A connected (and infinite) graph $U$ will be called $n$-universal if any connected graph with degree $\leqslant n$ admits an embedding in $U$.
Is there a 3-universal graph with bounded degree?
A connected (and infinite) graph $U$ will be called $n$-universal if any connected graph with degree $\leqslant n$ admits an embedding in $U$.
Is there a 3-universal graph with bounded degree?
I think that the answer is negative.
Assume that such graph $G$ on the vertex set $\{v_1,v_2,\ldots\}$ exists. We construct our not-embeddable graph $H$ on $\{1,2,\ldots\}$ by steps. On the $i$-th step only finitely many edges are added to $H$, it is connected and has degrees at most 3, and there is no embedding of this finite graph $H_i$ to $G$ for which $1$ goes to $i$. I explain how to do the first step, all other are essentially the same.
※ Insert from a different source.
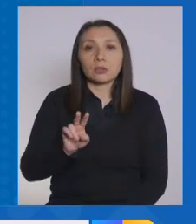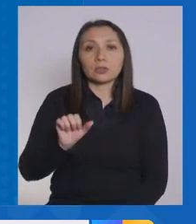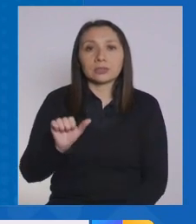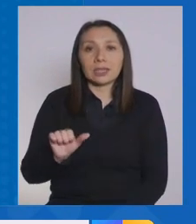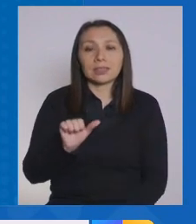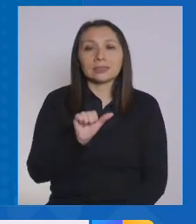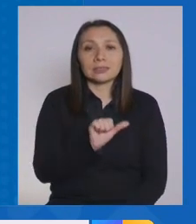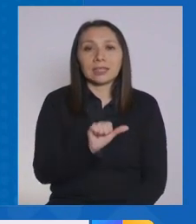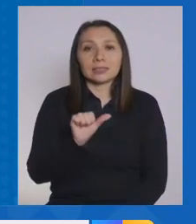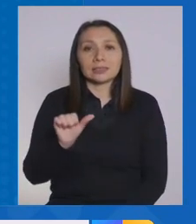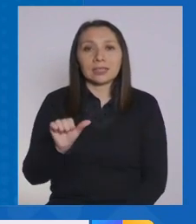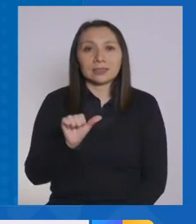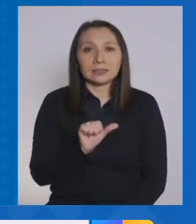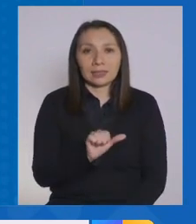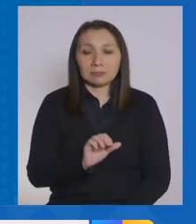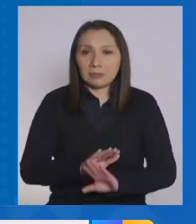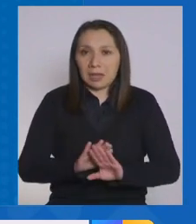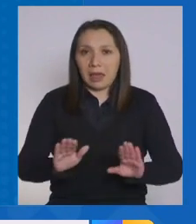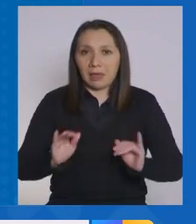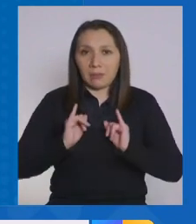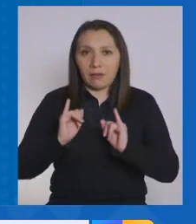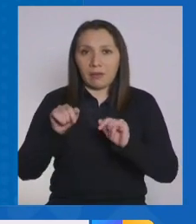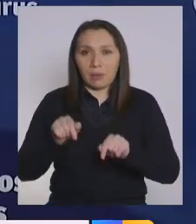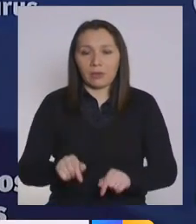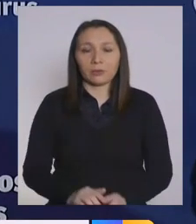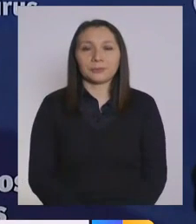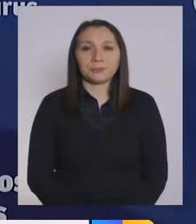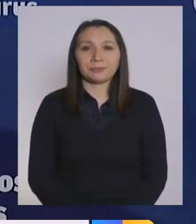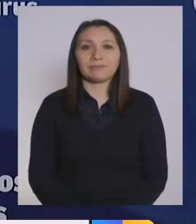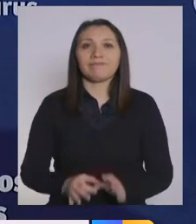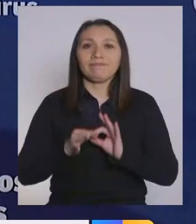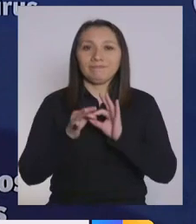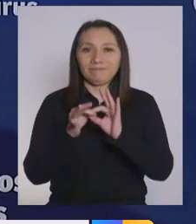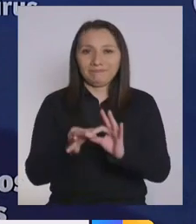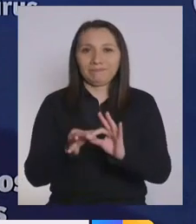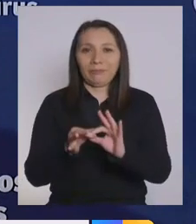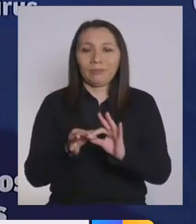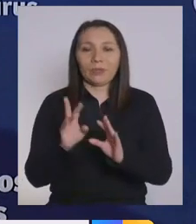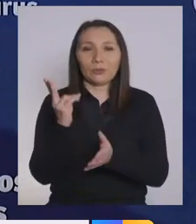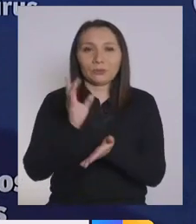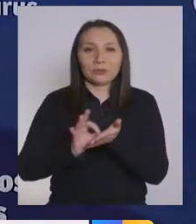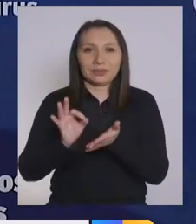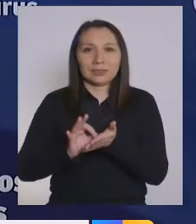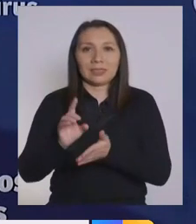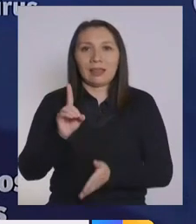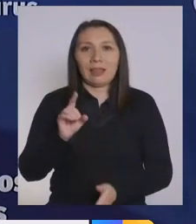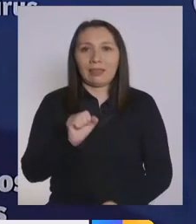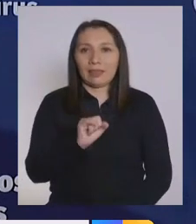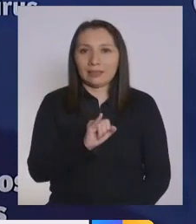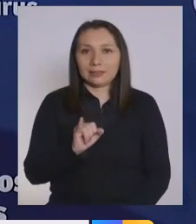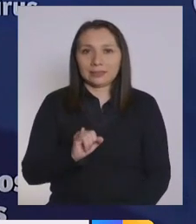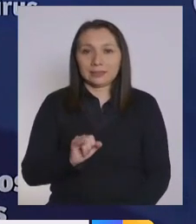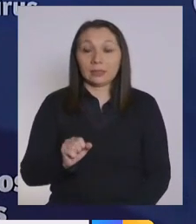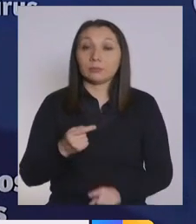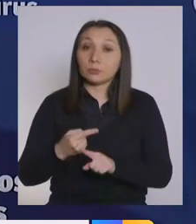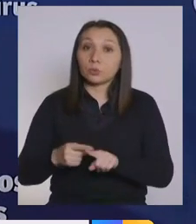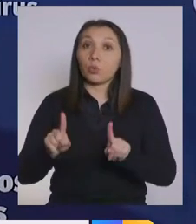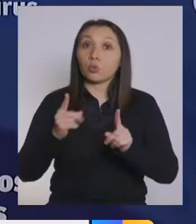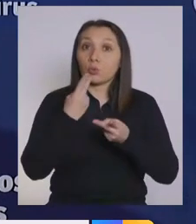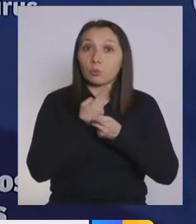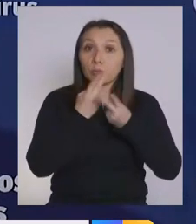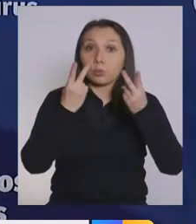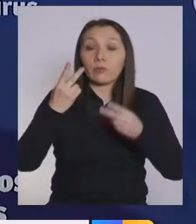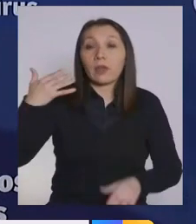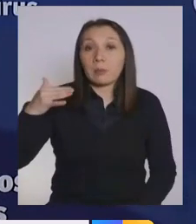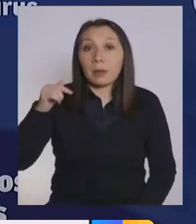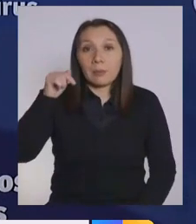-666. Eso sería todo por hoy, Ministro. Muchas gracias, Subsecretaria Paula Daza. Otros anuncios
We take a long path $P=1-2-\ldots -(6N)$ and partition the $2N$ vertices $2,5,\ldots,6N-1$ by pairs arbitrarily. We get $(2N-1)!!$ different labelled graphs. How much of them are embeddable to $G$ so that 1 goes to $v_1$? We should start with a path of length $6N-1$ from $v_1$ (exponentially many possibilities), which should be the image of $P$, then $G$ induced to $P$ has linearly many edges, and thus exponentially many subsets of these edges. So, only exponentially many such graphs are embeddable to $G$, and we may perform the first step.